At this particular moment for instance, while Colin was laughing with his hair, his eyes, his lips, his skin, his ribs, his hips, his shins, his ankles, and with the fluttering fingers of both his hands, what Clamp said was: “If them’s going to kill we, them’s going to kill we; and if us be going to kill they, that’s how t’will be; us’ll be alive and them’ll be stark staring. Jesus Holy will be Jesus Holy just the same; and Uncle Satan will be Uncle Satan just the same. Yes, frost will freeze and fire will burn and water will drown just the same, whether Roque eat up Towers or Towers eat up Roque.

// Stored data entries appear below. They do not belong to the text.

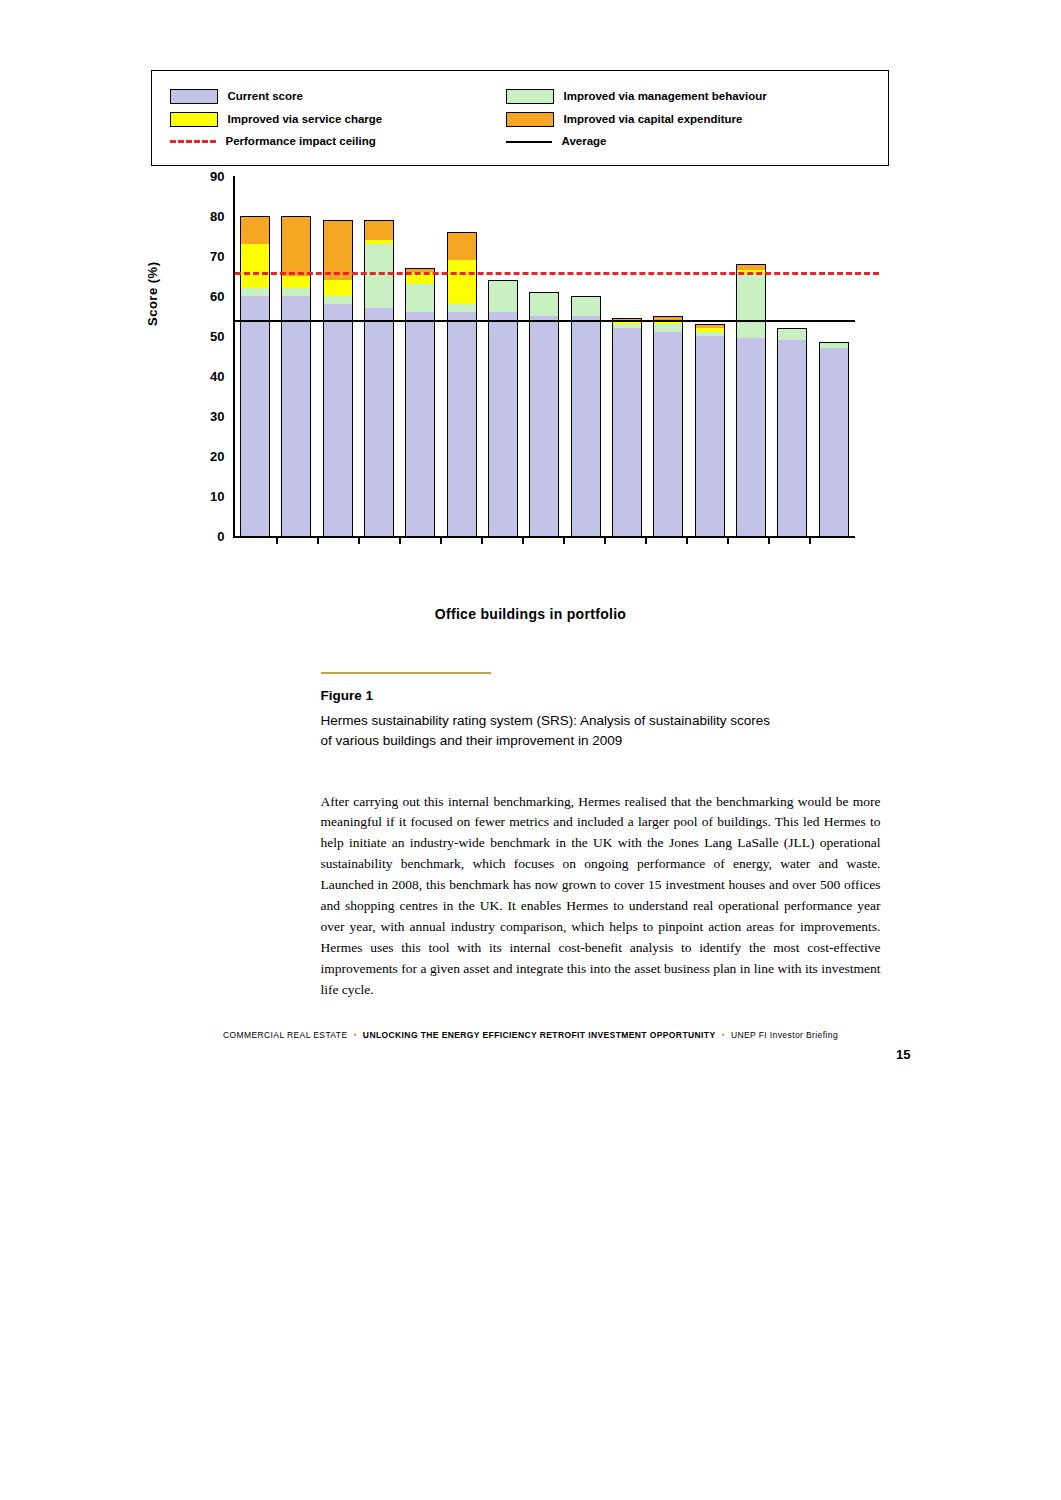| Current score | Improved via management behaviour |
| Improved via service charge | Improved via capital expenditure |
| Performance impact ceiling | Average |
Score (%)
90 80 70 60 50 40 30 20 10 0
Office buildings in portfolio
Figure 1
Hermes sustainability rating system (SRS): Analysis of sustainability scores
of various buildings and their improvement in 2009
After carrying out this internal benchmarking, Hermes realised that the benchmarking would be more meaningful if it focused on fewer metrics and included a larger pool of buildings. This led Hermes to help initiate an industry-wide benchmark in the UK with the Jones Lang LaSalle (JLL) operational sustainability benchmark, which focuses on ongoing performance of energy, water and waste. Launched in 2008, this benchmark has now grown to cover 15 investment houses and over 500 offices and shopping centres in the UK. It enables Hermes to understand real operational performance year over year, with annual industry comparison, which helps to pinpoint action areas for improvements. Hermes uses this tool with its internal cost-benefit analysis to identify the most cost-effective improvements for a given asset and integrate this into the asset business plan in line with its investment life cycle.
COMMERCIAL REAL ESTATE•UNLOCKING THE ENERGY EFFICIENCY RETROFIT INVESTMENT OPPORTUNITY•UNEP FI Investor Briefing
15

Freeze and burn and drown them will, whether a girt wave of the sea swallows all the bloody land in this blasted world, or whether the waves of every sea on the earth dry up and turn into the sands of the Desert of Sodom; just the same will it be for me, just the same will it be for thee, and just the same for this quiet old tree.”
Young John kept turning this torch that Colin had been carrying so carefully for him, and that he himself had so carefully lit, from one vista of the forest to another, and then to the trunk of the tree at their side, and then up to the misty sky. And he thought in his heart:
“How many moments like this have passed for how many men like me since the beginning of the world! Here I am with these two: one dancing and chuckling with glee simply because he doesn’t know whether we’re going to save the Friar’s Brazen Head or not, and the other already sick to death of the whole affair, and ready to be dead rather than make the effort to go on with it! And when I think how my Friar, who is, since Archimedes, the wisest sage and subtlest inventor in history, has created this Head and has given it enough brain to think and enough language to say what it thinks, and how this band of crazy miscreants is at this moment hunting for some heap of stones whereon and wherewith they may hammer it to fragments, I feel as if — as if—”
And at this point John indeed felt so much as if he were gazing into a bottomless garbage-pit of the whole creation that he concluded his thoughts with a lamentable sigh, a sigh so deep that Colin ceased to laugh upwards and Clamp ceased to groan downwards, while the six troubled apertures which those three persons called their eyes just stared at one another.